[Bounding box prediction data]
● ● ● ●

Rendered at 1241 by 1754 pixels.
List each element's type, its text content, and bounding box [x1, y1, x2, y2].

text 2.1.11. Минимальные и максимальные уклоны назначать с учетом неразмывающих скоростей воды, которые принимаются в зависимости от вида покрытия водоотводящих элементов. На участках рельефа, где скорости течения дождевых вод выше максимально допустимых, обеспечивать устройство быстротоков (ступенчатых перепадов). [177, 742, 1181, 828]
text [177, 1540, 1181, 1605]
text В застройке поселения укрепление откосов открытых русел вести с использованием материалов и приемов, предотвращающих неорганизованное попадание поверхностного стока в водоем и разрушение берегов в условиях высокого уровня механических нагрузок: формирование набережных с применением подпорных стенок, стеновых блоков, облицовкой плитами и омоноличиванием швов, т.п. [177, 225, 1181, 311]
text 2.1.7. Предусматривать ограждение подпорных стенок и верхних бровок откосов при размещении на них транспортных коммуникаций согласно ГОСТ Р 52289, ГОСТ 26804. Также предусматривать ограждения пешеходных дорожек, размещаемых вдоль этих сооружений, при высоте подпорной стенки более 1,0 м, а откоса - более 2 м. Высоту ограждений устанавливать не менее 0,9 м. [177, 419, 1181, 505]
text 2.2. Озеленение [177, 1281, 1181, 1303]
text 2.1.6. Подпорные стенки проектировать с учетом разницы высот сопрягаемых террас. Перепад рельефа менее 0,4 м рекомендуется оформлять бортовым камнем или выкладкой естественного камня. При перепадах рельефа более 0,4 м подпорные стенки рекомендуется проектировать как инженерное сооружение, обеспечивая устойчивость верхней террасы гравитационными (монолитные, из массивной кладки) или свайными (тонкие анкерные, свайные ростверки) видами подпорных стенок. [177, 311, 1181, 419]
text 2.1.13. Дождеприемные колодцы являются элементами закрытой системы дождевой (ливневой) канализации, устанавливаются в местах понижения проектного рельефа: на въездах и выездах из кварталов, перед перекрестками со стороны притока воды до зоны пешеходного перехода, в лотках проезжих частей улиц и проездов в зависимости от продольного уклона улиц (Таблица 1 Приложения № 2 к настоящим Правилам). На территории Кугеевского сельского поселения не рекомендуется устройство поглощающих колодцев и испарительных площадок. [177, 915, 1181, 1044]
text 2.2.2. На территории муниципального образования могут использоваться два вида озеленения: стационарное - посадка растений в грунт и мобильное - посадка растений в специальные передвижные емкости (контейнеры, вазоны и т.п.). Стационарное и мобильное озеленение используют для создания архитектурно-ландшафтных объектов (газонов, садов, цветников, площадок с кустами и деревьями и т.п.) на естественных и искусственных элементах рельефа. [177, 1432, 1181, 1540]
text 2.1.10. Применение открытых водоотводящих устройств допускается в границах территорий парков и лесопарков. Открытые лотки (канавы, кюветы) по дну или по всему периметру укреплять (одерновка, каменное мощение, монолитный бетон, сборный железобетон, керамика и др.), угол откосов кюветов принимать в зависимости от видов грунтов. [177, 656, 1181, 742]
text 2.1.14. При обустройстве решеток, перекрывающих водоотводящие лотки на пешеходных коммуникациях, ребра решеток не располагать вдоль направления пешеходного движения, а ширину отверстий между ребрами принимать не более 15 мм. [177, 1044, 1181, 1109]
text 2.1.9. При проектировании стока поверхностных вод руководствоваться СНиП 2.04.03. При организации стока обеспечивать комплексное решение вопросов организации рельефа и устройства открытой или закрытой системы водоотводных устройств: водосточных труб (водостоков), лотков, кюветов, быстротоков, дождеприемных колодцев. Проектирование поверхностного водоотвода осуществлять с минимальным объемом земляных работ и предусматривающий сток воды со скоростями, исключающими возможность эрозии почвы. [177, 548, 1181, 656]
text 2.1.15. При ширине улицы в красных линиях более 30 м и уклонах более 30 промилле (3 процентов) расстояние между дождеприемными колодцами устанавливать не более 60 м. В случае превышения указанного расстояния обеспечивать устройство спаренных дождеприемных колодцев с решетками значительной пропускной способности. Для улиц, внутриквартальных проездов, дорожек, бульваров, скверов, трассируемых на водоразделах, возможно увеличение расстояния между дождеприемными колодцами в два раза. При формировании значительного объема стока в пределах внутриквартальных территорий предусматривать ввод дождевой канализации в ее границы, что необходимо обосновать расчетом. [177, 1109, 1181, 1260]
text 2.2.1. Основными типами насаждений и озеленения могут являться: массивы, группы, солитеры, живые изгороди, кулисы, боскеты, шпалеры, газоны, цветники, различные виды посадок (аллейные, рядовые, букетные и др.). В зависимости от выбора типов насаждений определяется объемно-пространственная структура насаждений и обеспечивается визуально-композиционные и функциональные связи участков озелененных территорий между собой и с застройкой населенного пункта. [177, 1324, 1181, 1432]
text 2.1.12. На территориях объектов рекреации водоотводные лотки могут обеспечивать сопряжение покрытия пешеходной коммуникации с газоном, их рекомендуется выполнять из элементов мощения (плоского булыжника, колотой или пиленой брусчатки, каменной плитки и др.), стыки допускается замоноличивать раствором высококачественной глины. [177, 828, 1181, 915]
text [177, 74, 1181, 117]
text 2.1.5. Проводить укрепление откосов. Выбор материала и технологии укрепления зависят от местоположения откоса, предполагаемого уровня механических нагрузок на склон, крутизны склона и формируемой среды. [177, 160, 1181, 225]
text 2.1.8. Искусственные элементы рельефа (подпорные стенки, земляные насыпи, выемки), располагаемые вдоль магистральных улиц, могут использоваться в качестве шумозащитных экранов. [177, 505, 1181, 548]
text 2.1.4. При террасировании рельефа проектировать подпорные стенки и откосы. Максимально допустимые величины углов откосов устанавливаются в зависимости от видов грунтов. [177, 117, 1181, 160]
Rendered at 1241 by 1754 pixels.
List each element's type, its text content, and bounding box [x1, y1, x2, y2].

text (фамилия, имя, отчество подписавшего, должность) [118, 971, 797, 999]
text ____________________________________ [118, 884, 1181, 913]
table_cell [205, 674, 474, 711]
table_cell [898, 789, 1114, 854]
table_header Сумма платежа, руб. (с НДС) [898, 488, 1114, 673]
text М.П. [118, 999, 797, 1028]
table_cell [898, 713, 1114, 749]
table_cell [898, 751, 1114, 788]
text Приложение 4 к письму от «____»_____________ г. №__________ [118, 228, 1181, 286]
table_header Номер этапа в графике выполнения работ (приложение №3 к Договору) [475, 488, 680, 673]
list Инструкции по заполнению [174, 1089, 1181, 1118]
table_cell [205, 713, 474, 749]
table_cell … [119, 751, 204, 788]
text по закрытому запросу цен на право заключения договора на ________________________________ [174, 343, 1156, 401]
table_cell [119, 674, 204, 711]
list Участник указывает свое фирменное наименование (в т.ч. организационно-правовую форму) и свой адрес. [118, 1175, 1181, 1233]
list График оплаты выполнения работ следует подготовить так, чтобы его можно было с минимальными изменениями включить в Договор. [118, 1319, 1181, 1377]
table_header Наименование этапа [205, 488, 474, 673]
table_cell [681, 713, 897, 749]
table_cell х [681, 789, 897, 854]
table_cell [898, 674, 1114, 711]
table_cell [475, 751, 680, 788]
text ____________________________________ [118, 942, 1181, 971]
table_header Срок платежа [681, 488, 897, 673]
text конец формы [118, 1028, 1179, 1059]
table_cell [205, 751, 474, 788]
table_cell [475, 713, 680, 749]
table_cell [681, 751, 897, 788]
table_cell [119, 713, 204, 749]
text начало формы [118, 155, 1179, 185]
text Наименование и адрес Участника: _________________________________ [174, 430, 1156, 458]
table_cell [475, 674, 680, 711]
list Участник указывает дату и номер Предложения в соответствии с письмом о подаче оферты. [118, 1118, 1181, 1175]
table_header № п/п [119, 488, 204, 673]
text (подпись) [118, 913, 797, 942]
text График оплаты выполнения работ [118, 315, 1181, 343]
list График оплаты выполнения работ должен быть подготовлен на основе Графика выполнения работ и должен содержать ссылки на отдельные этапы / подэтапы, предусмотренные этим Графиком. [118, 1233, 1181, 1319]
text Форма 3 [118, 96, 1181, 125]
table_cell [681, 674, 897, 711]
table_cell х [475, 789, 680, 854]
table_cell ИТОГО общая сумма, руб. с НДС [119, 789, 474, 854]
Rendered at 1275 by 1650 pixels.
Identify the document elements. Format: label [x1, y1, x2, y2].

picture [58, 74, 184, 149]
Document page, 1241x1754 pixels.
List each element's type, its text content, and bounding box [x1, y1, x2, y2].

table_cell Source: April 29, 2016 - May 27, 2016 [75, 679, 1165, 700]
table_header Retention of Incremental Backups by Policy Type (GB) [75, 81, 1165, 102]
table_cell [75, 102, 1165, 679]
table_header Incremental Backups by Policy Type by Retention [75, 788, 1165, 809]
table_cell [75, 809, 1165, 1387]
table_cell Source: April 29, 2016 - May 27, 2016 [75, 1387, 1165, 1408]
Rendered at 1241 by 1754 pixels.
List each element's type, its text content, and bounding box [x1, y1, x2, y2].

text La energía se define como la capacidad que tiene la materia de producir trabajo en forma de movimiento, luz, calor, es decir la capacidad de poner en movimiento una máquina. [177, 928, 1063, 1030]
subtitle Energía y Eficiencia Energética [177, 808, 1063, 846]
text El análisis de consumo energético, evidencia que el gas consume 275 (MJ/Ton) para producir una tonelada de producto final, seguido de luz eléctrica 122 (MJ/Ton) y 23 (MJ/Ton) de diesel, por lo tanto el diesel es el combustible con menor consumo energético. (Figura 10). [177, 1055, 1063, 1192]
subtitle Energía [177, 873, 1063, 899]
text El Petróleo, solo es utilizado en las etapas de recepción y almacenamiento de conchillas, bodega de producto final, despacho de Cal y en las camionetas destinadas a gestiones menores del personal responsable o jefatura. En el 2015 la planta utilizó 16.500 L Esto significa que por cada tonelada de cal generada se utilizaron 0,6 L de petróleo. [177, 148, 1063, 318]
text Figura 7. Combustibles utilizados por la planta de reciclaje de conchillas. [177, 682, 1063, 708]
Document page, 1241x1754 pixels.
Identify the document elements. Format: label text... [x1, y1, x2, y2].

● ● ● ●

PROBLEM: Among the entries above, which lines include "Policy"? List them all.

RESULT OF THE EXERCISE:
table_header Retention of Incremental Backups by Policy Type (GB) [75, 81, 1165, 102]
table_header Incremental Backups by Policy Type by Retention [75, 788, 1165, 809]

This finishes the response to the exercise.